M. Ladislas Poniatowski. L’amendement ne résout pas ce problème !
M. David Assouline. Lisez-le bien !
M. Robert Badinter. Si vous acceptez de dire en cet instant que le problème est posé et si vous vous engagez, au cours de la présente législature, à y porter remède, alors la question sera réglée !
M. Alain Gournac. L’amendement ne la règle pas !
Mme Nicole Borvo Cohen-Seat. Alors modifiez-le !
M. Robert Badinter.
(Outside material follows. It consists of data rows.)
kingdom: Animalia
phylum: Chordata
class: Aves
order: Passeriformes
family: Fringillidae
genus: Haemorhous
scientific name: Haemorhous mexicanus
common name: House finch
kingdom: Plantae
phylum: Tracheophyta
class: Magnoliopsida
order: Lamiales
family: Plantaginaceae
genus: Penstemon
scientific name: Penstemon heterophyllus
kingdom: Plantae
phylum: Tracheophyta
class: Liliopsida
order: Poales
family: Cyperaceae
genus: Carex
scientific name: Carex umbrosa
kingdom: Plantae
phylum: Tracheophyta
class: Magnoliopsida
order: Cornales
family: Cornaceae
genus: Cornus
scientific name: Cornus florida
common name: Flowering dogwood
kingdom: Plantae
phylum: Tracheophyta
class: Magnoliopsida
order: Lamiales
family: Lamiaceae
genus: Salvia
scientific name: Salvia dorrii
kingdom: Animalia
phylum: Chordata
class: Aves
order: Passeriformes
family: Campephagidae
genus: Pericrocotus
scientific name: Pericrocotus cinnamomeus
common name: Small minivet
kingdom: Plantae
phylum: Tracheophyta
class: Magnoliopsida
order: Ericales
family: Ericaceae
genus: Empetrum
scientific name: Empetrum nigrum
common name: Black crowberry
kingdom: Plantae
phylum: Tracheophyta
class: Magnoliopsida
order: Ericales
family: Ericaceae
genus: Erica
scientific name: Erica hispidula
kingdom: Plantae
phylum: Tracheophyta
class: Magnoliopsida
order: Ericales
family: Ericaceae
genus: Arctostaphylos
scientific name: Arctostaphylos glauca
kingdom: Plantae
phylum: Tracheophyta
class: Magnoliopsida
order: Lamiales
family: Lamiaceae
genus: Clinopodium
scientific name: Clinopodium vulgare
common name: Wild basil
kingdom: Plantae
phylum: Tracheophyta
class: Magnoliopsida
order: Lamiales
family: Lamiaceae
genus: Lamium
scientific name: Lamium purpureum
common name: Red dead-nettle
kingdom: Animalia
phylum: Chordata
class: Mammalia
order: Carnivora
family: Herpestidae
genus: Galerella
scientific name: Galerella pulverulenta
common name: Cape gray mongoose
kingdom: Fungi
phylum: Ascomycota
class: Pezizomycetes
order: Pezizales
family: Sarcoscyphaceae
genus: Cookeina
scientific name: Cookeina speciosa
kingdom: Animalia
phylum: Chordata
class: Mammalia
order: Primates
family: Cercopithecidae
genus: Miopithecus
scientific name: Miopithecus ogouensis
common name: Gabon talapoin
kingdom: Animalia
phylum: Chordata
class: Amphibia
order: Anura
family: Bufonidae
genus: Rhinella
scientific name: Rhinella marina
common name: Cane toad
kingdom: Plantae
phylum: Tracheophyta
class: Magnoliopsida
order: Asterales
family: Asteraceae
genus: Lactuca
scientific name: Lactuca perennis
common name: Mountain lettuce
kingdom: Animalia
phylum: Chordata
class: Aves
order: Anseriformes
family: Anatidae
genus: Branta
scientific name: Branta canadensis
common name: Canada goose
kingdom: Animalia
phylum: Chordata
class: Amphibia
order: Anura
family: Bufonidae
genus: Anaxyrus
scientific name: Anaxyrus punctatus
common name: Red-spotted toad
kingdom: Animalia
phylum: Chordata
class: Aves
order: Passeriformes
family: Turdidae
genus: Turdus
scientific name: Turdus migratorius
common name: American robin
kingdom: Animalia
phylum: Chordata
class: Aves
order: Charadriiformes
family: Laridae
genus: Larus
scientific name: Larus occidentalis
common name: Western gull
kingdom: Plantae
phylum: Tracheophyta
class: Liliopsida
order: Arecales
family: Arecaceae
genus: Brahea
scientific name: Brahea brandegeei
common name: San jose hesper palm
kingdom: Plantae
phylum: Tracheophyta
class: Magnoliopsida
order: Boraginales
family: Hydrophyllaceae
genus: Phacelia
Mais si, au contraire, vous ne répondez pas à la question posée, certains groupes continueront à vivre des commandes de l’État, tout en apportant leur soutien au maître de cet État. Et si vous laissez cette situation que l’on pourrait presque qualifier d’« incestueuse » perdurer, ne parlez plus de pluralisme ou de démocratie ! (Applaudissements sur les travées du groupe socialiste.)
M. le président. La parole est à M. le rapporteur.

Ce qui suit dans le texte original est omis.